For the past eight weeks, Gov. Gretchen Whitmer has carefully exercised her emergency powers under the law to protect the people of Michigan and save lives. She has taken swift, decisive action to slow the spread of COVID-19 and prevent hospitals from exceeding capacity, responding nimbly to ever-shifting circumstances. 

Republican lawmakers have filed lawsuits challenging Whitmer’s emergency orders. These lawsuits lack merit and seem designed more to score political points than to achieve legal remedies.   

Laws enacted in 1945 and 1976 empower Michigan’s governor to declare an emergency and to issue orders that are reasonably necessary to protect life and property. As a federal prosecutor during the Engler, Granholm and Snyder administrations, I participated in statewide crisis response exercises, and saw how important it was for a governor to be empowered to act quickly during an emergency.

To ensure timely action during a crisis, lawmakers delegated these powers to the executive branch, rather than the Legislature, where the political process can slow things down. 

Whitmer has made full use of these powers. Since COVID-19 was first discovered in Michigan, she has made tough choices to shutter school buildings, close places of public accommodation and ban public gatherings. These orders were needed to protect lives, and are in line with actions taken by Republican and Democratic governors in neighboring states. 

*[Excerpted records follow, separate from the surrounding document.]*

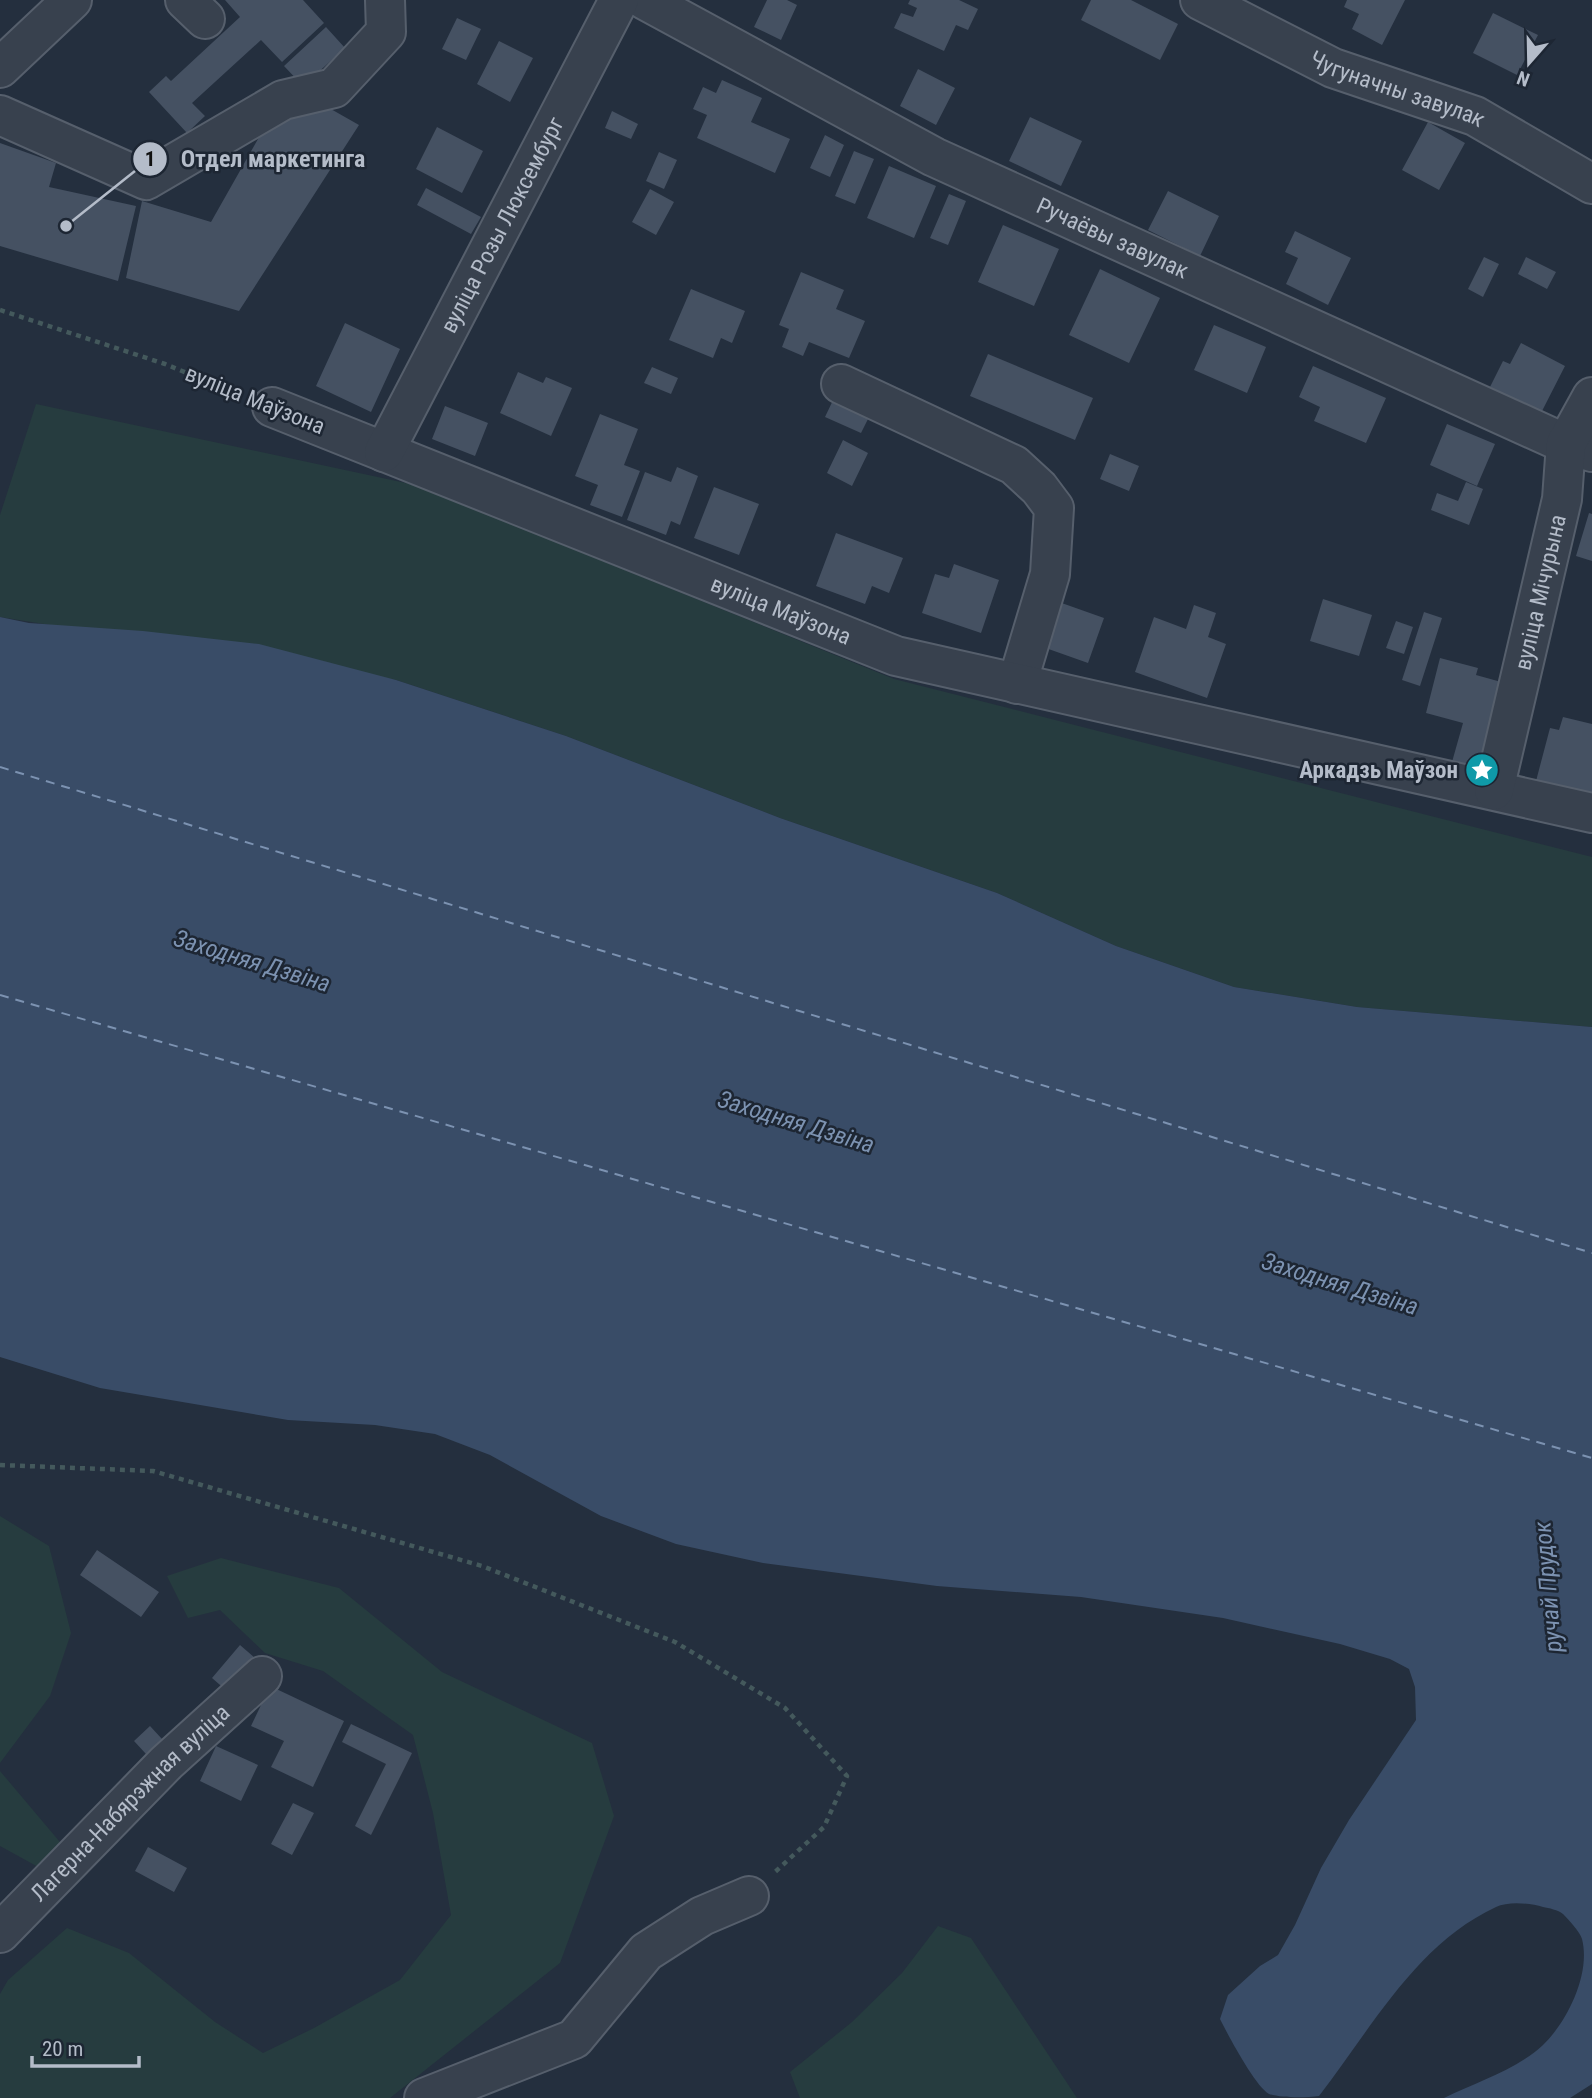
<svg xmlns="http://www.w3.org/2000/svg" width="1592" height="2098" viewBox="0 0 1592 2098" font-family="'Roboto Condensed',sans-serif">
<rect width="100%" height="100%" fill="#242f3e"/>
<path fill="#263c3f" d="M36 404 415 485 894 679 1592 857V1027L1357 1007 1234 987 1116 946 997 893 780 818 566 736 396 680 0 617V515Z
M0 1516 49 1546 71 1633 50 1696 0 1763Z
M221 1558 339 1588 442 1672 592 1743 614 1816 560 1963 390 2098H0V1994L8 1980 67 1928 129 1953 215 2022 263 2053 314 2028 400 1980 451 1915 433 1813 413 1735 323 1671 265 1653 220 1610 188 1618 167 1576Z
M0 1771 65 1848 40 1868 0 1846Z
M938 1926 971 1938 1077 2098H800L790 2072 852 2022 902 1973Z"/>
<path fill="#394c67" d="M0 617 29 623 143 631 259 644 396 680 566 736 780 818 997 893 1116 946 1234 987 1357 1007 1592 1027V2084L1570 2098H1444C1476 2082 1516 2070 1543 2045 1567 2022 1591 1974 1582 1939 1580 1932 1568 1919 1563 1914 1558 1910 1549 1908 1543 1907 1530 1903 1508 1901 1496 1907 1416 1944 1371 2029 1319 2096 1304 2098 1282 2098 1269 2094 1255 2086 1228 2035 1220 2019L1228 1995 1260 1966 1278 1955 1295 1925 1321 1868 1349 1820 1416 1720 1415 1687 1409 1669 1390 1659 1340 1644 1223 1618 1081 1597 937 1586 763 1563 676 1544 601 1516 490 1455 435 1434 375 1425 288 1420 100 1388 0 1357Z"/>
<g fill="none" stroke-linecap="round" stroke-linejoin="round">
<path stroke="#7c92b1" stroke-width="2" stroke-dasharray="9 7" stroke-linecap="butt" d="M0 767 1592 1253
M0 995 1592 1458"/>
</g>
<path fill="#455162" d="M225 0H303L324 23 282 62 261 40 192 103 205 116 187 133 149 92 166 76 171 81 240 17Z
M767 0H787L797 5 781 40 754 27Z
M910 0H959L978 9 968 30 956 25 944 51 894 28 901 13 913 17 917 8 908 4Z
M1091 0H1131L1178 24 1160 60 1081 20Z
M1347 0H1405L1382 45 1352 29 1359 14 1344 7Z
M1493 13 1538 35 1517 75 1473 53Z
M457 18 481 29 466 60 442 49Z
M326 27 345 48 303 86 284 66Z
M499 41 533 58 510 102 477 84Z
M918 69 955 88 936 125 900 106Z
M722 80 762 98 751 122 790 139 775 173 697 138 707 115 693 109 703 87 716 93Z
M315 100 359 125 239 311 126 278 142 201 211 222 262 132Z
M612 111 638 124 631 139 605 128Z
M1030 117 1082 141 1061 186 1009 161Z
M1428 122 1465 143 1439 190 1402 170Z
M437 127 483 151 462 193 416 169Z
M825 135 844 145 830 177 810 168Z
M0 143 56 163 49 187 136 206 118 281 0 246Z
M854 151 874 159 855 204 835 196Z
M659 152 677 160 664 189 646 181Z
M889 166 936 186 914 238 867 218Z
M426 188 481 217 471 234 417 205Z
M650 189 674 202 656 235 632 222Z
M1168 191 1219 216 1200 256 1148 230Z
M949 194 966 201 948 245 930 238Z
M1003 225 1059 249 1034 306 978 282Z
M1295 231 1351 258 1328 305 1286 284 1298 258 1285 252Z
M1484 257 1499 264 1483 297 1468 289Z
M1526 257 1556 272 1547 289 1518 274Z
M1100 269 1160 298 1129 363 1069 335Z
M801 272 844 290 836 309 865 321 849 358 809 342 803 356 782 347 789 329 779 325Z
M691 289 745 311 732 343 721 338 713 358 669 340Z
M345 323 400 349 371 412 316 386Z
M1214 325 1266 347 1247 393 1194 370Z
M1521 343 1565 366 1541 413 1490 387 1503 361 1510 364Z
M988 354 1093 398 1075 440 970 396Z
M1313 366 1386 398 1366 443 1314 421 1320 407 1299 397Z
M652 367 678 378 671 394 644 383Z
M518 372 543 383 546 377 572 388 551 436 500 413Z
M835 396 871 413 861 433 825 417Z
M445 406 488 423 475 456 432 439Z
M600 414 638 429 624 465 640 471 622 517 590 505 598 485 575 476Z
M1447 424 1495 444 1477 486 1430 465Z
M843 440 868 453 852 486 827 473Z
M1110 454 1139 466 1129 491 1100 479Z
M677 467 698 476 680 525 671 521 666 535 627 520 645 472 671 482Z
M1466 482 1483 489 1469 525 1431 510 1437 493 1458 501Z
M714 487 759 504 739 555 694 538Z
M1589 513 1592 514V561L1576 556Z
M836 533 903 558 889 593 872 586 865 604 816 586Z
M954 564 999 580 981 633 922 613 935 574 949 578Z
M1323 599 1372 615 1359 656 1310 641Z
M1056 601 1104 618 1088 663 1040 646Z
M1194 605 1216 613 1208 637 1226 644 1207 698 1135 672 1154 617 1186 629Z
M1424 612 1442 618 1420 686 1402 680Z
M1396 621 1413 627 1404 654 1386 648Z
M1440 658 1478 668 1476 675 1512 685 1488 772 1452 762 1463 723 1426 713Z
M1563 717 1592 724V795L1536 781 1550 728 1559 730Z
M97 1550 159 1592 141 1617 80 1575Z
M240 1645 255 1658 227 1691 212 1678Z
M270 1686 344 1721 313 1787 271 1767 284 1741 251 1726Z
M351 1724 412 1753 371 1835 355 1826 386 1764 342 1742Z
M150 1726 162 1739 146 1754 134 1741Z
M216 1746 258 1765 241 1801 200 1781Z
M293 1803 314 1813 292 1855 271 1844Z
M148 1847 187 1868 174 1892 135 1871Z"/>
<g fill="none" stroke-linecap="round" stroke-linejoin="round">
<g stroke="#565f6c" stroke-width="42">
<g id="minor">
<path d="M185 0 205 19"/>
<path id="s1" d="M645 0 934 157 1566 444 1592 452"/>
<path id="s2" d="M1200 0 1333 68 1475 116 1592 184"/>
<path d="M0 68 72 0"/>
<path d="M0 115 146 180 283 100 334 88 386 32 385 0"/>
<path d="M841 384 1014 465 1039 488 1054 508 1050 574 1017 684"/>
<path id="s3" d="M272 407 896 656 1592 813"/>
<path id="s4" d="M384 452 619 0"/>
<path id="s5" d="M1494 790 1562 499 1566 444 1592 397"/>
<path id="s6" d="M0 1933 166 1763 262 1676"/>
<path d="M424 2098 574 2039 646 1952 702 1916 749 1896"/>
</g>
</g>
<path stroke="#44595c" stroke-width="4.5" stroke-dasharray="5 5" stroke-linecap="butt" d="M0 310 165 364 238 394
M0 1465 153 1471 482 1566 675 1642 785 1708 847 1776 824 1827 775 1872"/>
<use href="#minor" stroke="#38414e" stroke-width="38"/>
</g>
<defs>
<g id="sight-disc" transform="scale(1.75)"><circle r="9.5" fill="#0f9aa8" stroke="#1d2633"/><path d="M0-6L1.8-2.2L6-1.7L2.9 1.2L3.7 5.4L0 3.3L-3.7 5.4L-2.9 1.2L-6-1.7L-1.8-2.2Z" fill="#fff"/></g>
</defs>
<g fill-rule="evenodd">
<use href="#sight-disc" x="1482" y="770"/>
</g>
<g text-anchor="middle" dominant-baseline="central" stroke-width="5" stroke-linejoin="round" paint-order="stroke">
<g font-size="23" fill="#b4bcc9" stroke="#1d2633">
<text stroke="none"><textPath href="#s2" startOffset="217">Чугуначны завулак</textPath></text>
<text stroke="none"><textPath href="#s4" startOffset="256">вуліца Розы Люксембург</textPath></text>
<text stroke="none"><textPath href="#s1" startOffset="525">Ручаёвы завулак</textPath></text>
<text transform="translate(255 400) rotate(22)">вуліца Маўзона</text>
<text stroke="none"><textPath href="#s5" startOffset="203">вуліца Мічурына</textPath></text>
<text stroke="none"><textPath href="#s3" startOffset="548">вуліца Маўзона</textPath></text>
<text stroke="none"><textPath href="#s6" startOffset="184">Лагерна-Набярэжная вуліца</textPath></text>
</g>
<g font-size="23" font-weight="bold" fill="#b4bcc9" stroke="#1d2633" text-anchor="end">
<text x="1458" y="770">Аркадзь Маўзон</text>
</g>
<g font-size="24" font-style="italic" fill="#7c92b1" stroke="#1d2633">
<text transform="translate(252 961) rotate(17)">Заходняя Дзвіна</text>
<text transform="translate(796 1122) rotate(17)">Заходняя Дзвіна</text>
<text transform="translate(1340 1284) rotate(17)">Заходняя Дзвіна</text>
<text transform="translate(1548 1587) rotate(-95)">ручай Прудок</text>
</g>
</g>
<path fill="none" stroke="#b4bcc9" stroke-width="2.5" d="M66 226L150 159"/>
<g fill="#b4bcc9" stroke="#1d2633" stroke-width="2.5">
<circle cx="66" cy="226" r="7"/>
<circle cx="150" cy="159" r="18"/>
</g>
<g font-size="21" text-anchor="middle" font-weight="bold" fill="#111">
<text x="150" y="166">1</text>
</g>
<g font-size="24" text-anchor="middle" font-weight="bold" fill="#b4bcc9" stroke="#1d2633" stroke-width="5" stroke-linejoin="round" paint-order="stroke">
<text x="273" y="167">Отдел маркетинга</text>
</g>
<g transform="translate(1529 63) rotate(200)" stroke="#1d2633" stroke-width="5" paint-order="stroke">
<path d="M0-5L12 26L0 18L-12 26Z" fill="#b4bcc9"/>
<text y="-10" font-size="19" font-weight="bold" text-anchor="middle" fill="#b4bcc9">N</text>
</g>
<path d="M32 2056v10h107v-10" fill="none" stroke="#b4bcc9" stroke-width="3.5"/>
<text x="42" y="2056" font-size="21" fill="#b4bcc9" stroke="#1d2633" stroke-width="5" paint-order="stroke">20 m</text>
</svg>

And yet, Republican legislators have now filed lawsuits challenging the powers enacted by their own body. Legal claims vary from frivolous to weak. According to the 1945 law, the Legislature intended to give the governor “broad power of action” during a crisis. In light of this expansive scope, the Michigan Court of Claims has already rejected one effort by private parties to overturn Whitmer’s orders. The other cases seem destined for similar outcomes. 

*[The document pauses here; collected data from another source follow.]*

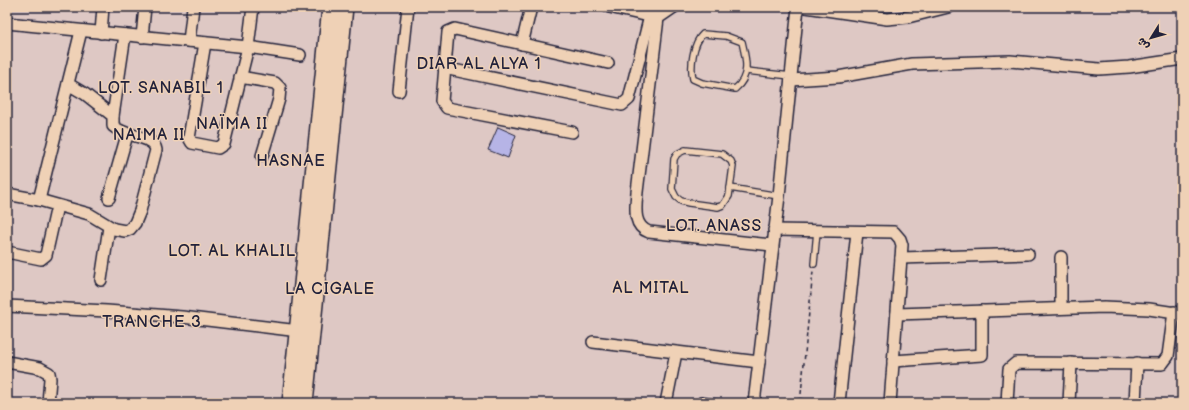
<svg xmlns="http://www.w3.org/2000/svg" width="1189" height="410" viewBox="0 0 1189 410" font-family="'Balsamiq Sans','Playpen Sans Arabic',sans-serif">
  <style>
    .building { fill: #b6b4e6; stroke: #22223b }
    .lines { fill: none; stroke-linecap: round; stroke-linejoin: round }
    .service-casing { stroke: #22223b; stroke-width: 8 }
    .minor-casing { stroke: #22223b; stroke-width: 14 }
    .primary-casing { stroke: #22223b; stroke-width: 20 }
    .path { stroke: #22223b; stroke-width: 1.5; stroke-dasharray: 4 3; stroke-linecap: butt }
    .service { stroke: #efd1b6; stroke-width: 5.5 }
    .minor { stroke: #efd1b6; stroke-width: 11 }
    .primary { stroke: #efd1b6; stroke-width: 17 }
    .labels { text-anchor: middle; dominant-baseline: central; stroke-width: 3; stroke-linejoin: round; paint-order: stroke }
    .quarter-label { font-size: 16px; letter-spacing: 1px; fill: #22223b; stroke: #efd1b6 }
  </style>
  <rect width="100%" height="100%" fill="#dec8c4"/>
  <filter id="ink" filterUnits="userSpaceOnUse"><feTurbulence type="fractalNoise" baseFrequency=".025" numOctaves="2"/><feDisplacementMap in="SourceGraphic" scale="8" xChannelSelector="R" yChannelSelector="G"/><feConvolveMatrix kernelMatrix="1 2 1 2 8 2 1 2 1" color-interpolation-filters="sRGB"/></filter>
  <g filter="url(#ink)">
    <path class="building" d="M 498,127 L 516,135 L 508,158 L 488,150 Z"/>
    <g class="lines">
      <g class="service-casing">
        <g id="service">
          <path d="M 703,34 L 726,36 L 742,42 C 746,59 751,76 735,89 L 702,83 L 693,79 C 690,66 693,43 703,34 Z"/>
          <path d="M 746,71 L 791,76"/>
          <path d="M 685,150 L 722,154 L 731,161 L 733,166 L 729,196 L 723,205 L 718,207 L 689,203 L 681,201 L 676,197 L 672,189 L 674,159 L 677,154 Z"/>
          <path d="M 730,188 L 779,196"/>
          <path d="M 814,264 L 817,231"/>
          <path d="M 701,400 L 721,403"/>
          <path d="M 800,403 L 800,402"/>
        </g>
      </g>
      <g class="minor-casing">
        <g id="minor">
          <path d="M 609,7 L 658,18"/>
          <path d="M 674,7 L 658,18 L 637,192 C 636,206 632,226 649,232 L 772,245"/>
          <path d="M 806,7 L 887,19 L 908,17 L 948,7"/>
          <path d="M 7,23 L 248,47 L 300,55"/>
          <path d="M 101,33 L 103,7"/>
          <path d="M 142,37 L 145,7"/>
          <path d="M 189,41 L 193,7"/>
          <path d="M 205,43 L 189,138 L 192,143 L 218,148 L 224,144 L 248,47 L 253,7"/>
          <path d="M 522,44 L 531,7"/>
          <path d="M 444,68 L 622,105 L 629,99 L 650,16"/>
          <path d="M 240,77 L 275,83 L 280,88 L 279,99 L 262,156"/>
          <path d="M 791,80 L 838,77 L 912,64 L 1010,61 L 1099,69 L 1129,67 L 1182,59"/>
          <path d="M 399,91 L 408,7"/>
          <path d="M 113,116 L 125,35"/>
          <path d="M 572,132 L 447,108 L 442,101 L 448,32 L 455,29 L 608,63"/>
          <path d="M 7,194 L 39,200 L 81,31"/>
          <path d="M 109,198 L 127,135"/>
          <path d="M 39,200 L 89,214 L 114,229 L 125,231 L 130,229 L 135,223 L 140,211 L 156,150 C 154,135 126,138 113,126 L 113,116 L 85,94 L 68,84"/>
          <path d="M 774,230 L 894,232 L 900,239 L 902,245 L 890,403"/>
          <path d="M 7,252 L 41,259 L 46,255 L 57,206"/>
          <path d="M 1061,257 L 1061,308"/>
          <path d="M 901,258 L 1028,254"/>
          <path d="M 101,280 L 109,227"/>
          <path d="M 7,306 L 107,311 L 182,317 L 299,331"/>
          <path d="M 897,314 L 1104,307 L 1149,309 L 1182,314"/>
          <path d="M 593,342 L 759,362"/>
          <path d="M 893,361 L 982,355 L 982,311"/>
          <path d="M 7,362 L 40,368 L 49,373 L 50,379 L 48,403"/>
          <path d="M 666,403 L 676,353"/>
          <path d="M 754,403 L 779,196 L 798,7"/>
          <path d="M 839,403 L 857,232"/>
          <path d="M 1007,403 L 1009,369 L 1016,363 L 1162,364 L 1168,356 L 1174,312"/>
          <path d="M 1069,403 L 1071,363"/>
          <path d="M 1135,403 L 1137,363"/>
        </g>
      </g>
      <g class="primary-casing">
        <g id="primary">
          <path d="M 291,403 L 331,7"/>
          <path d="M 304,403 L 344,7"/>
        </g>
      </g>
      <path class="path" d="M 801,394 L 813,271"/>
      <use href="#service" class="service"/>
      <use href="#minor" class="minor"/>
      <use href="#primary" class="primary"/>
    </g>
  </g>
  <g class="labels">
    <g class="quarter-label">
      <text x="479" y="64">DIAR AL ALYA 1</text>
      <text x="161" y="88">LOT. SANABIL 1</text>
      <text x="232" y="124">NAÏMA II</text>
      <text x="149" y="135">NAIMA II</text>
      <text x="291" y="161">HASNAE</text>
      <text x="714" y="226">LOT. ANASS</text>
      <text x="232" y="251">LOT. AL KHALIL</text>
      <text x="651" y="288">AL MITAL</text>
      <text x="330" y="289">LA CIGALE</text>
      <text x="152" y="322">TRANCHE 3</text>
    </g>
  </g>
  <rect width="1189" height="410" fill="none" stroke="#efd1b6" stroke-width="24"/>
  <rect x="12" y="12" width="1165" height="386" fill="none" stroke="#22223b" stroke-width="1.5" filter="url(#ink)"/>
  <g transform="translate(1151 38) rotate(233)" stroke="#efd1b6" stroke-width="3" paint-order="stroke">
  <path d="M0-3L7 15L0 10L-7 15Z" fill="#22223b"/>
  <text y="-6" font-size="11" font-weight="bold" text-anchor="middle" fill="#22223b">ش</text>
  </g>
</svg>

One argument is that Whitmer cannot extend the emergency orders beyond 28 days without the Legislature’s consent, which it has declined to give. My colleague at the University of Michigan Law School Richard Primus called this argument a “dead-up loser.”

That’s because only the 1976 law, which gave additional powers to the governor, requires consent. The 1976 law also says it does not “limit, modify, or abridge” the governor’s authority under the 1945 law, which gives her sole power to declare an emergency and issue orders. If the Legislature wants to change the law, it has the power to do so by a veto-proof majority. Until then, these powers belong to the governor. 

Whitmer is not the first governor to use these emergency powers. Gov. Rick Snyder declared emergencies surrounding the Flint Water Crisis and a sinkhole in Fraser. Many of the legislators who are still serving today voted to approve extensions for those declarations, even though COVID-19 has killed more than 4,500 people in Michigan, an indication that their opposition has more to do with politics than sound crisis management. 

Whitmer has used her emergency powers with care, limiting the duration of her orders and renewing them only as necessary. She has continuously respected constitutional rights, and has been guided by data and recommendations from experts. She has relaxed restrictions as the situation has evolved. This is exactly the kind of swift action our Legislature envisioned in 1945, a less partisan time, when it saw the wisdom of empowering a governor to protect the people who elected her.  

Barbara McQuade is a professor at the University of Michigan Law School and served as the United States Attorney for the Eastern District of Michigan from 2010 to 2017.